I really really enjoyed the first half of the book, but I knew I was in for trouble when the H & h got together at roughly the 50% mark. I thought, well, what nonsense is the author going to toss out there to fill the rest of the pages? And that’s pretty much what it felt like, a bunch of needless drama to fill pages. Plus, it got too saccharine sweet for my tastes, what with EVERYONE needing their happy ending.

I did appreciate the non-alpha, damaged hero, the smart, feisty heroine and the lesbian aunts. I thought the writing was pretty good. And considering I generally avoid historical romances like the plague I’m shocked to have liked this as much as I did, but again, the beginning far more than the end.

Review of Unmemorable (Unmemorable #1), by A. P. Jensen

UnmemorableI picked up a copy of  Umemorable, by A. P. Jensen from the Amazon free list.

Description from Goodreads:
A housekeeper with mad street smarts collides with a supernatural bodyguard who’s been sent to protect her from an underground war that has raged for centuries. 

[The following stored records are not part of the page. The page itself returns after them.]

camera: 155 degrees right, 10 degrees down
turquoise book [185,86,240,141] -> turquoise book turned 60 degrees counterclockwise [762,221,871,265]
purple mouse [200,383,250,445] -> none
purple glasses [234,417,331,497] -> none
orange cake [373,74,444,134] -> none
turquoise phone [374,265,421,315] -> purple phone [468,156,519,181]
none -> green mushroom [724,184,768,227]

Raven leads a solitary existence and that’s the way she likes it, but the life she knows turns upside down when her apartment gets gunned down and Cain Henson steps in. Cain’s been sent by a Seer who believes Raven is a woman of prophecy that can control an ancient army that no one can see. 

Filled with mystery, magic, a kick-ass heroine and romance, Unmemorable will lead you on a wild adventure that will keep you on the edge of your seat and guessing until the last page.

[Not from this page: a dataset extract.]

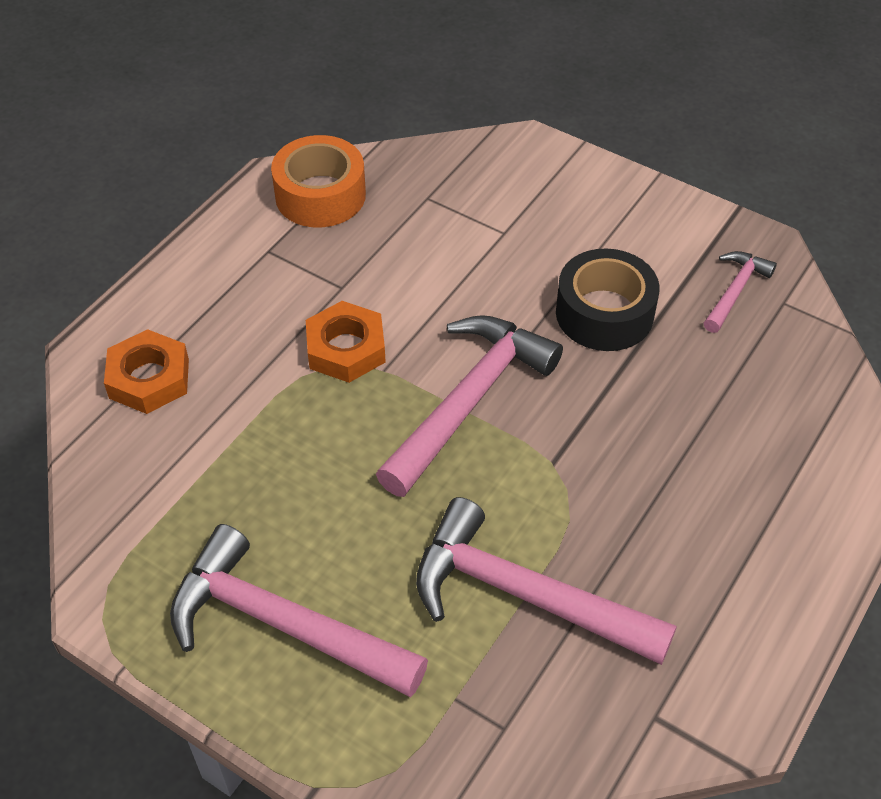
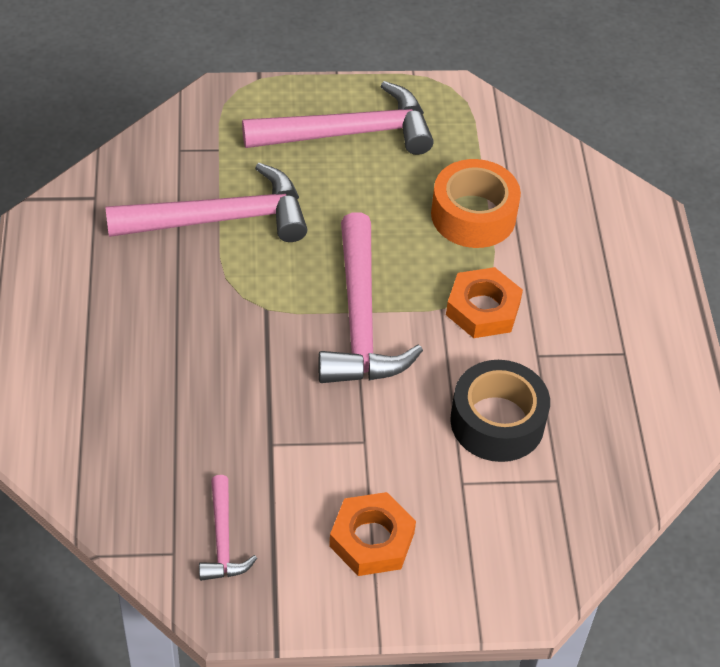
camera: 140 degrees right, 0 degrees up
orange nut [104,329,189,414] -> orange nut moved to [329,492,416,576]
orange tape [271,135,366,227] -> orange tape moved to [431,159,521,248]
black tape [556,249,660,351] -> black tape moved to [450,360,550,462]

Nope, I was not impressed, not at all. The bones of a good story were here. The writing is pretty good. The editing is un-noteworthy, meaning it didn’t grab my attention, which is what you want in editing. But there my praise mostly ends. Yes, I’ll concede that Raven was sassy and determined to remain independent. Both of which are good qualities, too bad they’re completely undermined at every single stage of the book. Every-time she attempted independent action she ended up in trouble, needing rescue.

She’s obstinate to the point of ridiculousness. Well past the point when the truth is impossible to deny she’s still denying it and insisting on going back to work, which is just stupid and suicidal. As is insisting she be allowed to go to the club when people are hunting and trying to kill her. It was so obviously only a chance to get her in a skimpy dress so he could ogle her and move the sex along that I actually cringed. But mostly it was just STSL.

The sex was…oh, wow…bad. When she yelped indignantly, he pulled off her pants and put on a condom. Before she could sit up, he sat with his back against the headboard and pulled her over him to straddle his cock. That’s her loosing her virginity and there is literally NO FOREPLAY (or hymen to deal with). All of the sex is like that, abortive and un-erotic.

There are also a few plot holes that, while maybe not large, annoyed me. First, she is so forgettable that her mother literally walked away and accidentally left her in a park at 1 day old. So, how did she manage to get raised in foster care? How did her Foster parents remember her? Second, if she is so dramatically forgettable how has she made it to 27 without noticing that this is something special? It’s freakin’ impossible. People forget her between one blink and the next, even when standing in front of her. But it did provide the perfect opportunity to show a woman as so stupid she doesn’t even know about herself until a man (Cain) comes along and mansplains it to her. No thank you.

Similarly, she is a Barbie. I don’t mean her physical appearance. I mean the book is full of things she’s never done, never experienced, never tried, etc. It’s so prevalent that I finally decided she didn’t really exist until Cain showed up to see her and take her out of her packaging, because apparently she spent 27 years doing nothing.

But worst of all, the whole this is bloody boring. Almost nothing happens. They play scrabble, talk and watch Lost (an unfortunate and dated media reference). Then nothing concludes or wraps up. As far as I’m concerned it might as well have been a series of random events with no beginning point and no end.